Extracted information:
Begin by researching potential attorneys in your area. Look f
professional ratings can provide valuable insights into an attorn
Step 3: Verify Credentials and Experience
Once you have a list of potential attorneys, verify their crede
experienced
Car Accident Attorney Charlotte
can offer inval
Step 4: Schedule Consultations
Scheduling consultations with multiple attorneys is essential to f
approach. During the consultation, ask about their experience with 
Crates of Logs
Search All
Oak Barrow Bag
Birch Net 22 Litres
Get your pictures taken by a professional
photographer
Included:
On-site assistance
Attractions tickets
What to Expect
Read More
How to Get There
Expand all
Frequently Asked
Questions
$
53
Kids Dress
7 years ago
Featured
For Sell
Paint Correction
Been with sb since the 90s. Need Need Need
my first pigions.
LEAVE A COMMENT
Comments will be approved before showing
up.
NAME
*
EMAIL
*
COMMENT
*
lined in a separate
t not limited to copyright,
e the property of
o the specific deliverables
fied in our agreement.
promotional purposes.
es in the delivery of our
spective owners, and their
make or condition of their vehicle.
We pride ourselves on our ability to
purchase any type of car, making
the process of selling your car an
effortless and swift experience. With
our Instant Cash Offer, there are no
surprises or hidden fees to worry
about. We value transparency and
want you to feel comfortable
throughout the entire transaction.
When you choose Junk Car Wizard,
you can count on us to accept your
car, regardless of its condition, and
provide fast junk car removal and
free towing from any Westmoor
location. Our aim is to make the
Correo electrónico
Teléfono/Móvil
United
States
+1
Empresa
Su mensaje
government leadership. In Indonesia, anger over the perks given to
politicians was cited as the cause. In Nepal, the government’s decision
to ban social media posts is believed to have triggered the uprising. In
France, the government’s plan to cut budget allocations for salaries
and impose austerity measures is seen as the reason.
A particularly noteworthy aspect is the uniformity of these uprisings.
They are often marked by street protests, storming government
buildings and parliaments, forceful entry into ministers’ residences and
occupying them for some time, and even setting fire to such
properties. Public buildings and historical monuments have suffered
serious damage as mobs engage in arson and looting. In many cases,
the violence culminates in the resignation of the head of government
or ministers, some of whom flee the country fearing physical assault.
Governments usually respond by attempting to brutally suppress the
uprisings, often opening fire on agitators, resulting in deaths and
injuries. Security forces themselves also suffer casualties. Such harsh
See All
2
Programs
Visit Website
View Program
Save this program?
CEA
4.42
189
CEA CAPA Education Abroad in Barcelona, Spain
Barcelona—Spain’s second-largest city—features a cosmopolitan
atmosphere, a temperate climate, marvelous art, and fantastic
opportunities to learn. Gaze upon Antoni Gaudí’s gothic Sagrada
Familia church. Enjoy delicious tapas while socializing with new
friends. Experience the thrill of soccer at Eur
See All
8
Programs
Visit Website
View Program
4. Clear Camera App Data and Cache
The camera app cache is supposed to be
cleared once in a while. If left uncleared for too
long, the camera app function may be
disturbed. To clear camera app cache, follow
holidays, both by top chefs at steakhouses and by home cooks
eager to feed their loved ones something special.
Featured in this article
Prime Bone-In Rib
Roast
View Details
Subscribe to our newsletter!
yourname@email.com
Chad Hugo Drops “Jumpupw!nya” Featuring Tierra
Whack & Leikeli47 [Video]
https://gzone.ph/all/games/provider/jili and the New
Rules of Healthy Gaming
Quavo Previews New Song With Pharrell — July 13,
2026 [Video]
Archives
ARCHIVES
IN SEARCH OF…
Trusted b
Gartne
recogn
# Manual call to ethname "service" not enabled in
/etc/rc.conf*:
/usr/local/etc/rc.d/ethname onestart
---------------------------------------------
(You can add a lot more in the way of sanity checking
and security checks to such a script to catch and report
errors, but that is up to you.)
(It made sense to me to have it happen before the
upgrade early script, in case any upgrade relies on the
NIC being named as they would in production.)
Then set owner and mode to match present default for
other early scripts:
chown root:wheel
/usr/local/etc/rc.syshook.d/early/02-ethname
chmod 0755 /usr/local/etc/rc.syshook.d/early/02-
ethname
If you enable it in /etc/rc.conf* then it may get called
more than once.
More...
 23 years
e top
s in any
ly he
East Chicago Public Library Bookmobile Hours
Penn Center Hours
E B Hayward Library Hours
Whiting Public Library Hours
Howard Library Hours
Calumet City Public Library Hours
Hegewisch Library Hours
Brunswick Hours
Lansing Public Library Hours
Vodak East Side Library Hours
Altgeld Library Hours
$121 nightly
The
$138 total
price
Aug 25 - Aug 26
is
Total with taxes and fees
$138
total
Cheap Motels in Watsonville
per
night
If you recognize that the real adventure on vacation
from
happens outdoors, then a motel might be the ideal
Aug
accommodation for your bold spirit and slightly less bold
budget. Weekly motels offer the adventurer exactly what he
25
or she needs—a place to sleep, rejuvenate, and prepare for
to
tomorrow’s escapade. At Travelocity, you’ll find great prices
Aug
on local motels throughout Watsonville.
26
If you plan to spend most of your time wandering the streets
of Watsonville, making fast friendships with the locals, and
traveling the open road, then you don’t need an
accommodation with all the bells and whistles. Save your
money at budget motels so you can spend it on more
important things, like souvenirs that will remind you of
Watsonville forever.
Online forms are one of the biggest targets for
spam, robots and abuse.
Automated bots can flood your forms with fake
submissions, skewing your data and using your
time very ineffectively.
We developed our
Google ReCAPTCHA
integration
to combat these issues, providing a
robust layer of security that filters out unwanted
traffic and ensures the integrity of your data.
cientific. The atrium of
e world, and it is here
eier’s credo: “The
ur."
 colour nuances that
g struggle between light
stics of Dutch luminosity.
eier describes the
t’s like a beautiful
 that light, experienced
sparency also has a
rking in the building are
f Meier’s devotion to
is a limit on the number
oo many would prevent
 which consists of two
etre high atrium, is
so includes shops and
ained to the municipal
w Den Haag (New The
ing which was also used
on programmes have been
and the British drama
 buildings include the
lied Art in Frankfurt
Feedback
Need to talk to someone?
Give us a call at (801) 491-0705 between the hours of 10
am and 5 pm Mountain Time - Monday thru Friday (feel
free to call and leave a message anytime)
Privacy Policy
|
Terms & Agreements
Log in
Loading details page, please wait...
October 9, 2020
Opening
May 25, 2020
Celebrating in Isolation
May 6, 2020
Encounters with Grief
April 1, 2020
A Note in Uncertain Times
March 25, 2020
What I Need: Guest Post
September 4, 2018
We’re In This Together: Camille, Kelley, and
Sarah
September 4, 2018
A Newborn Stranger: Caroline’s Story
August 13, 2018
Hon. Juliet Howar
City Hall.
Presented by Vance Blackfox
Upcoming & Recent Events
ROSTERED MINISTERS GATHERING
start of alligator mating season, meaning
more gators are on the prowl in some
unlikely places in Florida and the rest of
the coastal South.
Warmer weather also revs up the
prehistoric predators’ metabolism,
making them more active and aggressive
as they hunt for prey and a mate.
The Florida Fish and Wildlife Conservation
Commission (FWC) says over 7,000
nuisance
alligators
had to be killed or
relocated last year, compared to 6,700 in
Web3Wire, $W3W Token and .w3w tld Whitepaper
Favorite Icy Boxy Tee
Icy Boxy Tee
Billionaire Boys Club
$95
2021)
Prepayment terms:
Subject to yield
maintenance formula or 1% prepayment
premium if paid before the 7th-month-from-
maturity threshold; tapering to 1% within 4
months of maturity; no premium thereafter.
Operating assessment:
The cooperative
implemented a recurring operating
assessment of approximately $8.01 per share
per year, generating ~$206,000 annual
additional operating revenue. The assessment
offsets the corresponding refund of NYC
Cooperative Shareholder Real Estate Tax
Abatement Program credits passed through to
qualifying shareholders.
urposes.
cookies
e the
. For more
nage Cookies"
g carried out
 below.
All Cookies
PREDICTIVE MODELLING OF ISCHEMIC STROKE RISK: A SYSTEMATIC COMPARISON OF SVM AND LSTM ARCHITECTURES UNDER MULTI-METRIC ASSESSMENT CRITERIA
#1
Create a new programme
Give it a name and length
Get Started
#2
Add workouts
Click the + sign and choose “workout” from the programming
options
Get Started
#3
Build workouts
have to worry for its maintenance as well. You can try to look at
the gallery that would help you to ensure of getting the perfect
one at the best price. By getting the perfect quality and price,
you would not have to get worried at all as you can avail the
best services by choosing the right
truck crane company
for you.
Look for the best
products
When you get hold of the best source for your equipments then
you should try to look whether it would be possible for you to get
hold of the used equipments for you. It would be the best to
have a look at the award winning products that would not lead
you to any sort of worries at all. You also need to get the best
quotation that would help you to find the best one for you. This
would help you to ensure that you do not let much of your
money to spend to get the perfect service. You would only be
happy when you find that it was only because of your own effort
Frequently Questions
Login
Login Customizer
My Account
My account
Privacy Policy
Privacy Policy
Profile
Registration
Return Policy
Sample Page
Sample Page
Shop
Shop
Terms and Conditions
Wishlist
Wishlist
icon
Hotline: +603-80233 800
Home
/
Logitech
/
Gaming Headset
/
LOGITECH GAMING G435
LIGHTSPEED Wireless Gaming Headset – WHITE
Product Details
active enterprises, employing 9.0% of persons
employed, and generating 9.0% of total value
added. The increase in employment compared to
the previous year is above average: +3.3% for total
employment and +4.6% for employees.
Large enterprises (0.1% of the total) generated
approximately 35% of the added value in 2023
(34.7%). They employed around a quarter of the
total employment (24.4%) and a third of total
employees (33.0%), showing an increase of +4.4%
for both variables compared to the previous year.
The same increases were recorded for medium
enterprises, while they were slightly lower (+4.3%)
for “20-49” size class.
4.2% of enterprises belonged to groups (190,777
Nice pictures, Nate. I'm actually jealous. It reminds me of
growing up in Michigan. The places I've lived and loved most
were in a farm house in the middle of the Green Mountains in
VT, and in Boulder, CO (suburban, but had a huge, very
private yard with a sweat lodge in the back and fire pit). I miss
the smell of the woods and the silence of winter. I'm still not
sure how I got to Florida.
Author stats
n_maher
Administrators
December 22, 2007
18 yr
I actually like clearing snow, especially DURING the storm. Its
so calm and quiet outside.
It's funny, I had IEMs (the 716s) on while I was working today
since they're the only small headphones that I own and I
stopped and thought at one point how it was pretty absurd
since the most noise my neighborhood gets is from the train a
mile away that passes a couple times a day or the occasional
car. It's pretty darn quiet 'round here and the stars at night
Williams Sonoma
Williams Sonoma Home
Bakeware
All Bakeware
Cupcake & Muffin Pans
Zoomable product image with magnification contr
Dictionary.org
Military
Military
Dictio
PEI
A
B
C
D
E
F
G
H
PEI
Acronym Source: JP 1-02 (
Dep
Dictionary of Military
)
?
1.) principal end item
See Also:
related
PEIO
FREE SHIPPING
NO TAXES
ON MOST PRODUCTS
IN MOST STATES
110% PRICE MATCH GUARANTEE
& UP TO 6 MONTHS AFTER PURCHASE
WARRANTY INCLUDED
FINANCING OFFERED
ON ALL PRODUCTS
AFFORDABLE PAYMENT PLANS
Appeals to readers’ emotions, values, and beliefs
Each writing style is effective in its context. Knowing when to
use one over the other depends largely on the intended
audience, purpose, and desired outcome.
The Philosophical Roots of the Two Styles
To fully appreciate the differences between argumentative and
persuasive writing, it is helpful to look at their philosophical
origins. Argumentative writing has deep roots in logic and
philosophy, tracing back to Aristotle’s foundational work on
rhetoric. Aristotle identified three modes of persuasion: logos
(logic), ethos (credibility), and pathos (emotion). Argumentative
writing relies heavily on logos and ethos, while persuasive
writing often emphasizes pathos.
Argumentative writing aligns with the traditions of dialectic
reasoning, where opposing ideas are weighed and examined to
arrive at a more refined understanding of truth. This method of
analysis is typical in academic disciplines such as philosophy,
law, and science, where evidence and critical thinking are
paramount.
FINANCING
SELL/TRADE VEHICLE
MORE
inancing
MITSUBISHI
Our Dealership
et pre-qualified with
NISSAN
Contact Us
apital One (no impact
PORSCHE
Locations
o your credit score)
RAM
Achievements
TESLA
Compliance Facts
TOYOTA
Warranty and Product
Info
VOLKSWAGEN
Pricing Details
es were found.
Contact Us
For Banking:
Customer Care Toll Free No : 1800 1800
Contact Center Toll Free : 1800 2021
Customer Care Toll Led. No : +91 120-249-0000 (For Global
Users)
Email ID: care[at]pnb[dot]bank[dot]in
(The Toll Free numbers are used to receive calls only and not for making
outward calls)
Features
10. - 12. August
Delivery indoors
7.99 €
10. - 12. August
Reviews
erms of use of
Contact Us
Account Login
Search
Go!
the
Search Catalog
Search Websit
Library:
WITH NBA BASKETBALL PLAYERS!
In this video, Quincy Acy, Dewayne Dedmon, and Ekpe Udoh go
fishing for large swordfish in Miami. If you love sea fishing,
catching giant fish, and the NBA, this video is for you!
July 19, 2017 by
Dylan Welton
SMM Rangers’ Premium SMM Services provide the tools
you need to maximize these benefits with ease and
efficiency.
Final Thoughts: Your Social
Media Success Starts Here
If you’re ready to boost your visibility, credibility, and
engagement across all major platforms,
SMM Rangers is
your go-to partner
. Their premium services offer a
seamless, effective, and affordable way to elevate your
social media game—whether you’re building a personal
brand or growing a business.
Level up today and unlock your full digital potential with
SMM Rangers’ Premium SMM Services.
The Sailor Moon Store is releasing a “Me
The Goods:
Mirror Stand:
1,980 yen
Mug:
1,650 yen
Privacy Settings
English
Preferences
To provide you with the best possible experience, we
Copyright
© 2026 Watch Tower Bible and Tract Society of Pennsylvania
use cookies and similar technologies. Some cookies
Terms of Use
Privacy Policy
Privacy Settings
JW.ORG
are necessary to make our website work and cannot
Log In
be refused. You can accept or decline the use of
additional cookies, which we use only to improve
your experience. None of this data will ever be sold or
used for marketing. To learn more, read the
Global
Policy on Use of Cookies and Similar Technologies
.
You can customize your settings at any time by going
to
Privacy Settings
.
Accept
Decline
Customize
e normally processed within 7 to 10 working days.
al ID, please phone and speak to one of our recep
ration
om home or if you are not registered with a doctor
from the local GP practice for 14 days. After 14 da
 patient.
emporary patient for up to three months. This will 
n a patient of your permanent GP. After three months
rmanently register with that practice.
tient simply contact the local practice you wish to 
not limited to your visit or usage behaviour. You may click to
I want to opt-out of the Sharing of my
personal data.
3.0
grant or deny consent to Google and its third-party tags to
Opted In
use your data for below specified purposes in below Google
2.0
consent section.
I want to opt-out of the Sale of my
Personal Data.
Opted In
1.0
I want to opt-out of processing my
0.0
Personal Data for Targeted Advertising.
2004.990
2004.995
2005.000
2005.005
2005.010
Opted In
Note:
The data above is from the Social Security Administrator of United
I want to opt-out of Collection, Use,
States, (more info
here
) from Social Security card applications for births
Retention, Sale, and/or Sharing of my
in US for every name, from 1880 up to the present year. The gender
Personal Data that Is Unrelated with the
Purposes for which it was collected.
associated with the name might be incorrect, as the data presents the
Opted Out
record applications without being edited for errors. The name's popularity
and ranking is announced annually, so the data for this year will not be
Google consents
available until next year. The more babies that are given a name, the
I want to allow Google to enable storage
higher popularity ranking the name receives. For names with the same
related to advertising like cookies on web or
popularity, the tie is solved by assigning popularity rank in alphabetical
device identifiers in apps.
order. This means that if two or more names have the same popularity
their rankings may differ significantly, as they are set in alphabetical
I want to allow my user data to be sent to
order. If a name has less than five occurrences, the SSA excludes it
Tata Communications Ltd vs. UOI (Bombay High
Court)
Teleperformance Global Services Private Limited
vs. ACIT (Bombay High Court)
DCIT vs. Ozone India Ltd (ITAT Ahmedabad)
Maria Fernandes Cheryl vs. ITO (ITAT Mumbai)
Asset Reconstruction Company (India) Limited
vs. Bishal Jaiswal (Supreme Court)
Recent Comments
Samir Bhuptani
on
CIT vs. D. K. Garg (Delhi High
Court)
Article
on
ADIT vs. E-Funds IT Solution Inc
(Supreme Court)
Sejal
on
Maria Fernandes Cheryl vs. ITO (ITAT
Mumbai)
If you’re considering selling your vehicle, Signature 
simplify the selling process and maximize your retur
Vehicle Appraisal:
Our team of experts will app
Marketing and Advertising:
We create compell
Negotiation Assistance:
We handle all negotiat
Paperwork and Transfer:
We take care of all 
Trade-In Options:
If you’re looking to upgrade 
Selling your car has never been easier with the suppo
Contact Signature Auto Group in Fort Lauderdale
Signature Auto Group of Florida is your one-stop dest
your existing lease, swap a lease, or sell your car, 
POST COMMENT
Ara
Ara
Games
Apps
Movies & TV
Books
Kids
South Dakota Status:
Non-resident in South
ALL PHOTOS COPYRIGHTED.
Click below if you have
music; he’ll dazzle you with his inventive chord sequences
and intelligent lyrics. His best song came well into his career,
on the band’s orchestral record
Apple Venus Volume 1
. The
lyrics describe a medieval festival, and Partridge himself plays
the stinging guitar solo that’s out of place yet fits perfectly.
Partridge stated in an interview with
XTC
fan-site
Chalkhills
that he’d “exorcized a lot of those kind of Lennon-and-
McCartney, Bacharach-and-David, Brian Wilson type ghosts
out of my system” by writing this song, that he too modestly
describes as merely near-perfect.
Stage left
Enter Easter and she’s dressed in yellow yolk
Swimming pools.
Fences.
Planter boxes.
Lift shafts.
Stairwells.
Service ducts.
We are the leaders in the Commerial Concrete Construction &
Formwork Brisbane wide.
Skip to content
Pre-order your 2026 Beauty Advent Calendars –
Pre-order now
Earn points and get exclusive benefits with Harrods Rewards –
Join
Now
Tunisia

Problem statement: Report each line of the material in which the string "Barcelona" occurs.

Exercise result:
CEA CAPA Education Abroad in Barcelona, Spain
Barcelona—Spain’s second-largest city—features a cosmopolitan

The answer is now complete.